EXCERPT TO READ ->
Friday, March 23, 2012

Mass Effect 3 Ending and Thoughts

This spoils ME3, etc.

I liked the ending to ME3. I know that's against the rules of whining on the internet.

Is it bad that the ending is essentially the same regardless of how you got there? Yes. But the ending shouldn't be about all the dumb people Shepherd messed with, it's about Shepherd, and that part is good. When she said, "what do you need me to do?" and that entire scene, I was very powerfully touched. It really shows what Shepherd is.

Yes, the flying away and landing in a jungle made no sense, but I edited that from my personal version of the story. In my version, I haven't decided whether the relays were destroyed, or where the crew ended up. I'm tempted to have Shepherd and Garrus go on adventures together, only interrupted by sexing, but there's something legitimate to them being separated at other ends of the galaxy, with only their brief time together as a memory they know they can never return to.

DATA PROVIDED ->
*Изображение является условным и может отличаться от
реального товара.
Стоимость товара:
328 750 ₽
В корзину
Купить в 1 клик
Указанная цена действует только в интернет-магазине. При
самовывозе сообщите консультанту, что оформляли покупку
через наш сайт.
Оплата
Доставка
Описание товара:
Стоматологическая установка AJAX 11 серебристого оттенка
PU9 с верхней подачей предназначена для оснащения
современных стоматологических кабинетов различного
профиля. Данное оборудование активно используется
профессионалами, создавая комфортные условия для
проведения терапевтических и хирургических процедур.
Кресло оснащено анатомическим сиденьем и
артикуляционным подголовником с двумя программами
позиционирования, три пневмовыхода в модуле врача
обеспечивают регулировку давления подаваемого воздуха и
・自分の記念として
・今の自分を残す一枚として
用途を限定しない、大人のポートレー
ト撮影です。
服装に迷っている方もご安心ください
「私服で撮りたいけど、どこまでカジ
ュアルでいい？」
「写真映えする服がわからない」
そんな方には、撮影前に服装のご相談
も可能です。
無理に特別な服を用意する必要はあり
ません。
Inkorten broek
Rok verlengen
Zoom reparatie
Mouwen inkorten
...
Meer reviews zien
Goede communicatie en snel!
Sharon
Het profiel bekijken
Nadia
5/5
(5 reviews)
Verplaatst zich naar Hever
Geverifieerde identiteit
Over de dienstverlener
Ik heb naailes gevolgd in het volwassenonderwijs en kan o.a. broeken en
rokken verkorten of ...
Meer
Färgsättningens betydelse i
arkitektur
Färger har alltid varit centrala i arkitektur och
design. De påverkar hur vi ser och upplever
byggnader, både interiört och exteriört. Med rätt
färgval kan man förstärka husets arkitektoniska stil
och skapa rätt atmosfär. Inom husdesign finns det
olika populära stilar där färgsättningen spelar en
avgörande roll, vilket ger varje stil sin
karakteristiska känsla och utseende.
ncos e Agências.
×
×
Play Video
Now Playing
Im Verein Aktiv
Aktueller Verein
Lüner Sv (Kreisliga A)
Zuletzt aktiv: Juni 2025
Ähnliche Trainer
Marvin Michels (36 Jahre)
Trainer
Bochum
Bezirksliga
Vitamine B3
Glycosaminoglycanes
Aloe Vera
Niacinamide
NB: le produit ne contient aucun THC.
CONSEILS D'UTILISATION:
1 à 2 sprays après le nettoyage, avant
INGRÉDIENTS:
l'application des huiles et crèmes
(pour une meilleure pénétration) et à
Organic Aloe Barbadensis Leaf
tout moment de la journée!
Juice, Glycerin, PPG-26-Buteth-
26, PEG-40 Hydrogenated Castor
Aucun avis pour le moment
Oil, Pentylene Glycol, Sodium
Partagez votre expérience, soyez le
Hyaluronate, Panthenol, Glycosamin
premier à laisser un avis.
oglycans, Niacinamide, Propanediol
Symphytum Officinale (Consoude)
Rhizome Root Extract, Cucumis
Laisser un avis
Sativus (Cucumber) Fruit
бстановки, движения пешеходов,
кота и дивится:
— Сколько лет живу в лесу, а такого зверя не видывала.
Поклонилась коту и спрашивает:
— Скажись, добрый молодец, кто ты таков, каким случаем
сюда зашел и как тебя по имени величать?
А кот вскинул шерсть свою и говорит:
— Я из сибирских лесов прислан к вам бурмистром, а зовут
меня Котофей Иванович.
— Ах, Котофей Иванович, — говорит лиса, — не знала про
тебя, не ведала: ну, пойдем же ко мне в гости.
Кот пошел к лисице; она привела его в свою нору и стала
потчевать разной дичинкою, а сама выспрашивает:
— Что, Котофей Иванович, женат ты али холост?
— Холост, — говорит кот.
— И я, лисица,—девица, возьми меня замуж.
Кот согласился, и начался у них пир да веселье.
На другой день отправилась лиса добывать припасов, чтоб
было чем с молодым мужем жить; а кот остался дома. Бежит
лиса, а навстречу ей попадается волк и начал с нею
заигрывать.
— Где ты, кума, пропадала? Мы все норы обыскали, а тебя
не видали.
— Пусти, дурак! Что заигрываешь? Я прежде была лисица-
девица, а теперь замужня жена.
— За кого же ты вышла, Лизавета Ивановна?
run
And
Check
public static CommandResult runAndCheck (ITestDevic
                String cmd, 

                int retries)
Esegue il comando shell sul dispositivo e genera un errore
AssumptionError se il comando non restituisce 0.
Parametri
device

ABOUT THIS EXERCISE -> Transcribe everything in the post on the Mass Effect 3 ending from "Mass Effect 3" down to "what Shepherd is.".

FINISHED TASK ->
Mass Effect 3 Ending and Thoughts

This spoils ME3, etc.

I liked the ending to ME3. I know that's against the rules of whining on the internet.

Is it bad that the ending is essentially the same regardless of how you got there? Yes. But the ending shouldn't be about all the dumb people Shepherd messed with, it's about Shepherd, and that part is good. When she said, "what do you need me to do?" and that entire scene, I was very powerfully touched. It really shows what Shepherd is.